(BRANO PROPOSTO)
╔══
Che conosciate o no i fumetti di Michele “Zerocalcare” Rech, l’inedita storia La città del decoro, pubblicata domenica 10 maggio 2015 sul supplemento culturale de La Repubblica, rappresenta un ottimo compendio della sua tecnica fumettistica.1
Perché, con buona pace della pletora di osannatori e detrattori che sembrano interessati solo a discutere del suo straordinario successo editoriale in termini di “caso”, di tirature, di riferimenti cross-mediali, di premi più o meno meritevoli, c’è un solo dato imprescindibile da cui partire: Zerocalcare fa fumetti. Ed è su questo che vorrei soffermarmi, provando a evidenziare alcune caratteristiche dello stile dell’autore per capire (spero) meglio come “funziona” la macchina narrativa che avvince un pubblico sempre più vasto.
Formatocalcare
Prima di tutto, partiamo da qual è il tipo di fumetto di cui stiamo parlando. La storia è composta da sei tavole, ciascuna articolata in un numero di vignette estremamente variabile: si va da tav. 1 costituita da appena due vignettoni a tav. 5 che ospita addirittura undici vignette diverse, la cui taglia è altrettanto mutevole. In sostanza l’ampiezza delle vignette non segue altra regola che la proporzionalità al livello informativo del racconto. La dimensione dei quadri è sempre strettamente legata al contenuto, cioè le informazioni offerte dai balloon e dalle didascalie, così come quelle date dalla figurazione stessa (espressioni, azioni, oggetti…).
Refrattarie a qualsiasi virtuosismo fine a se stesso, queste scelte visive sono consacrate a fornire un percorso lineare e piano all’occhio del lettore. In fondo, ciascuna delle sei tavole, pur avendo un suo inequivocabile equilibrio di layout, potrebbe essere rimontata in un diverso formato senza perdere in fluidità. Per paradosso, visto che parliamo di un autore che deve il suo successo iniziale alla diffusione delle sue storie sul web, La città del decoro è un fumetto di taglio classico, in cui i ritmi grafici sono sempre messi al servizio della parola.
Ogni maledetto balloon su due
Se colleghiamo quanto annotato sull’architettura flessibile delle tavole e sul taglio calibrato di ciascuna vignetta, notiamo quanto la collocazione dei balloon sia fondante nella composizione di ciascuna inquadratura. In certi casi, il disegno sembra costruito attorno ai dialoghi dei personaggi. A volte, il parlato arriva persino a sovrastare il disegnato e questo avviene sempre per dare efficacia al valore delle parole nella narrazione.
Che la parola sia centrale nello sviluppo della storia diventa inequivocabile quando spostiamo l’analisi dalla composizione grafica allo sviluppo della trama e al “cast” che Zerocalcare porta in scena. In particolare, qui come nelle sue storie precedenti, troviamo un protagonista/narratore, simulacro dell’autore dentro il racconto che propone costantemente le sue idee, e un secondo personaggio (in questo caso un serafico robot “generatore automatico di obiezioni”, in altre storie quasi sempre L’Armadillo/coscienza) che propone un punto di vista opposto o comunque differente sugli eventi.
╚══
(DATI FORNITI)
╔══
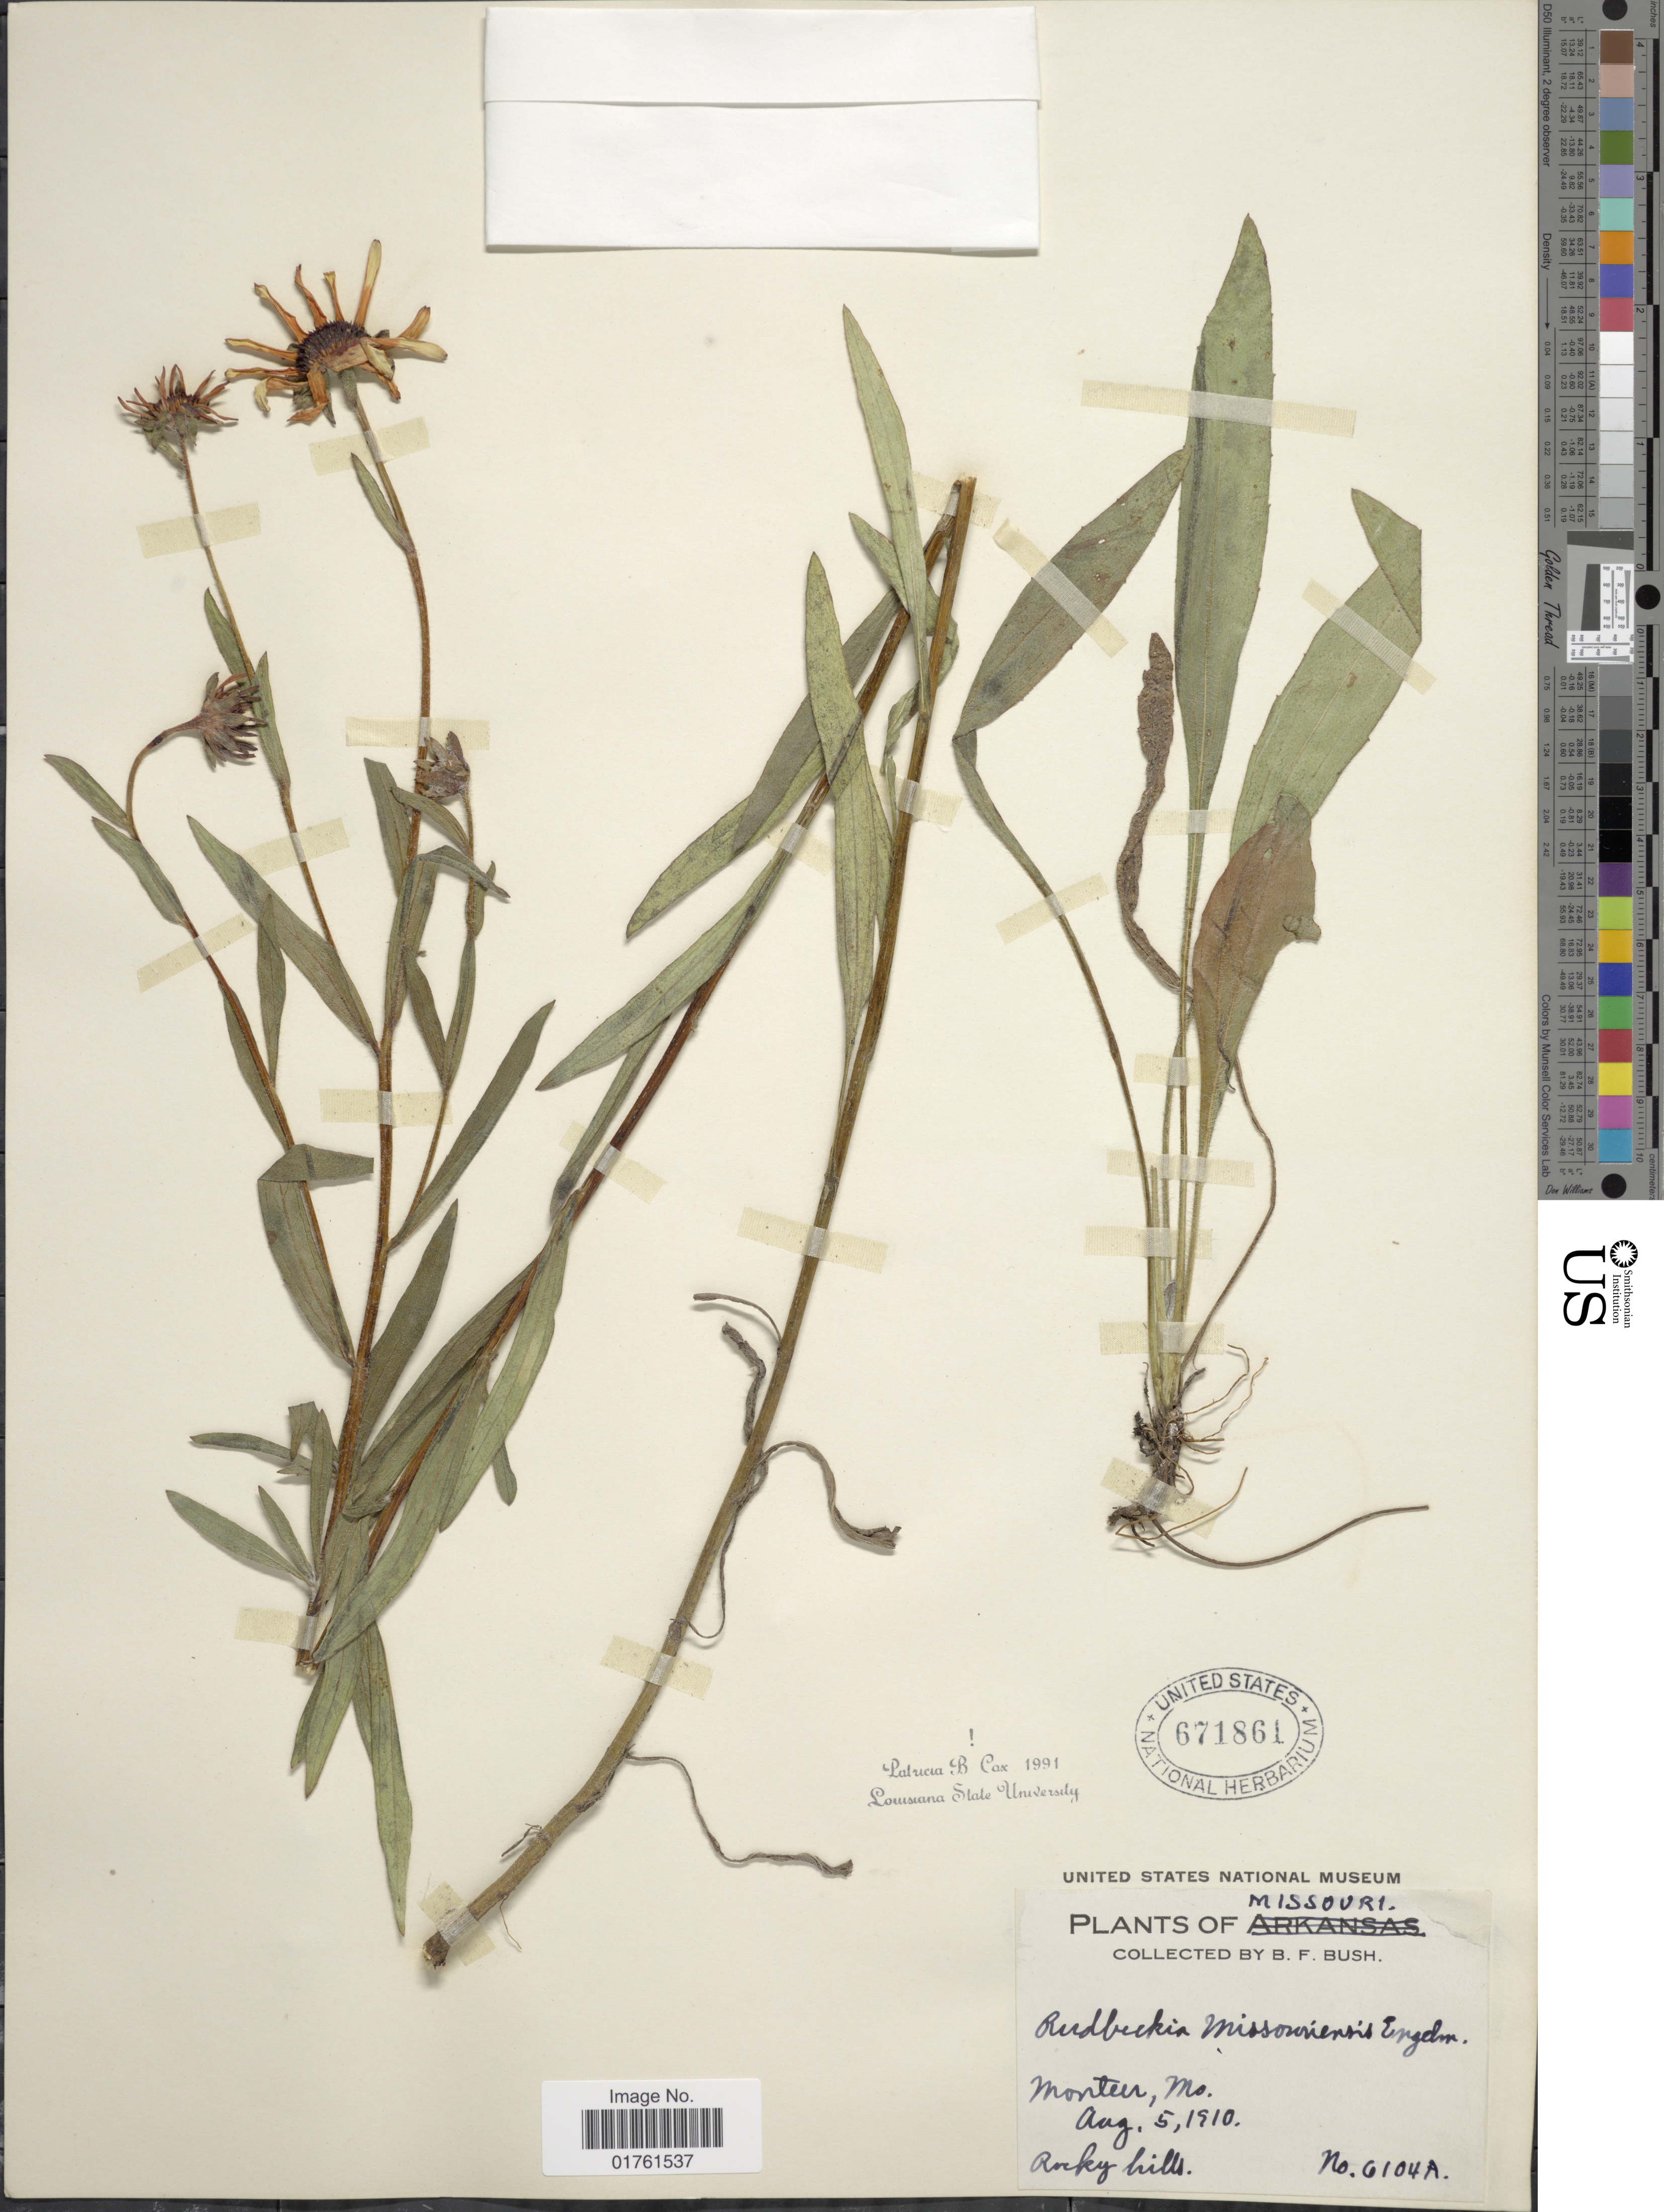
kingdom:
╚══
╔══
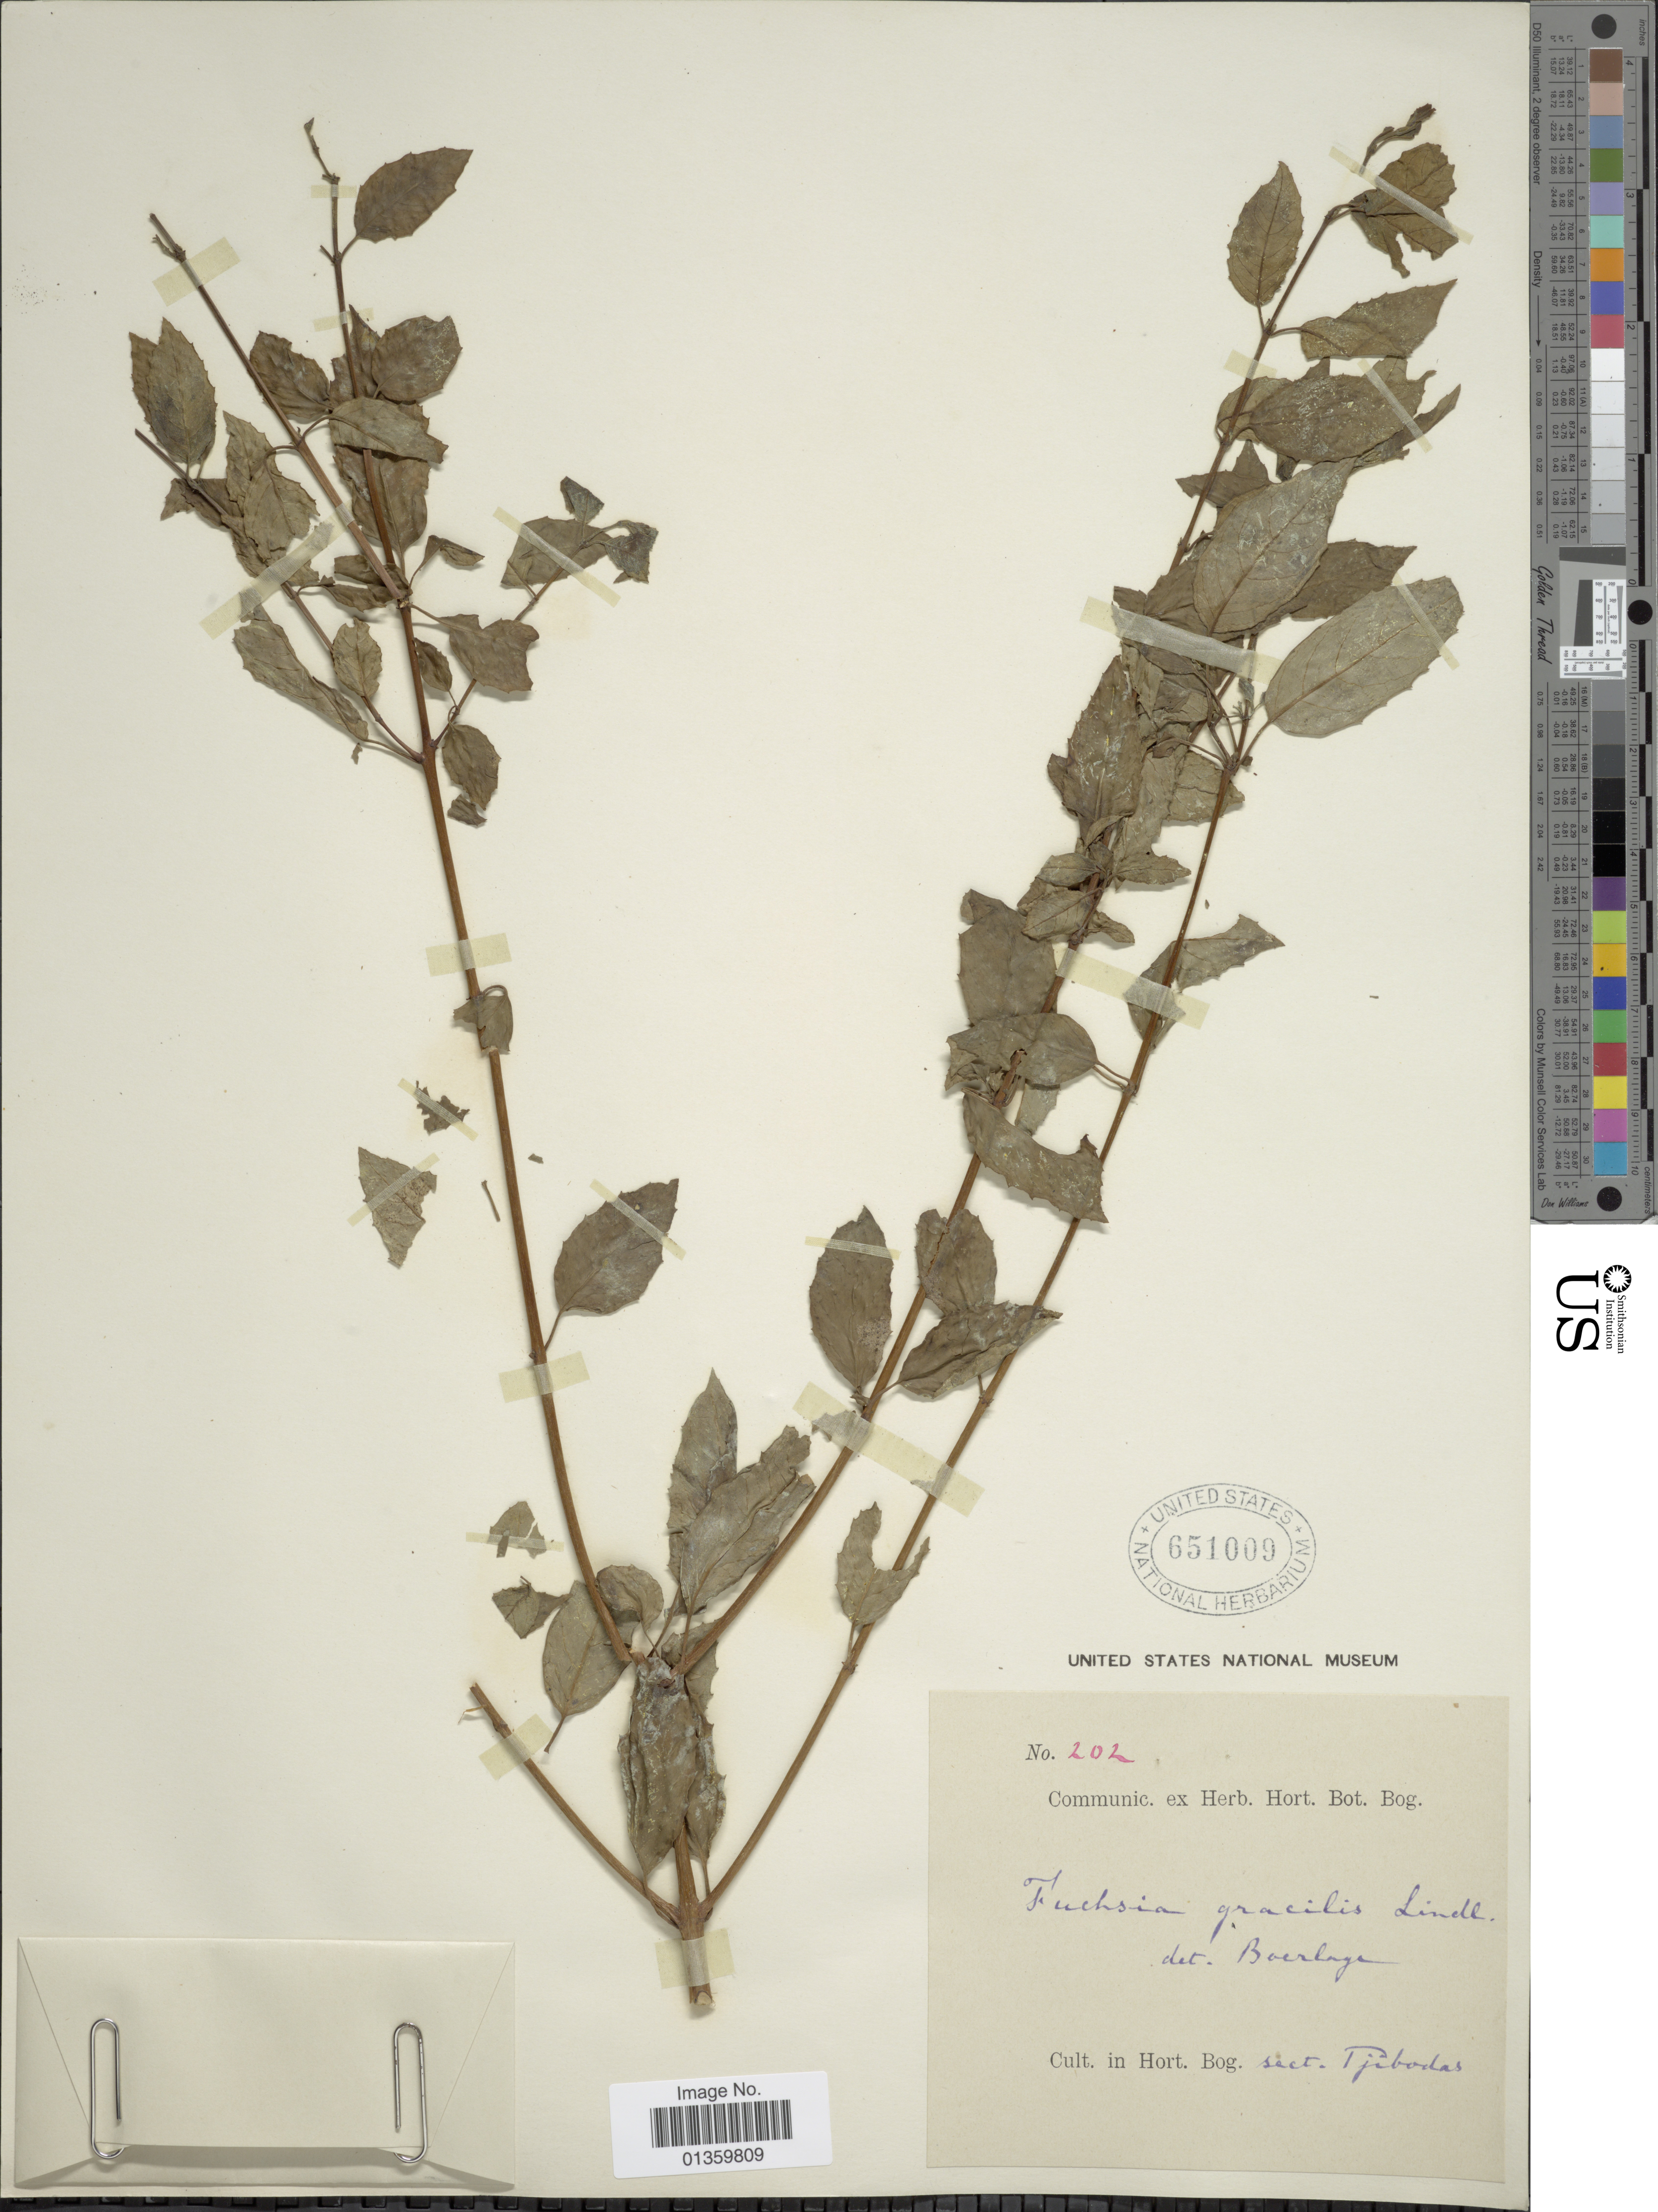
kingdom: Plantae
╚══
(COSA FARE) Nel brano proposto, perché l'autore considera un paradosso che La città del decoro sia un fumetto di taglio classico?

(RISPOSTA) È un paradosso perché Zerocalcare deve il suo successo iniziale alla diffusione delle sue storie sul web. Eppure La città del decoro è un fumetto di taglio classico, in cui i ritmi grafici sono sempre messi al servizio della parola.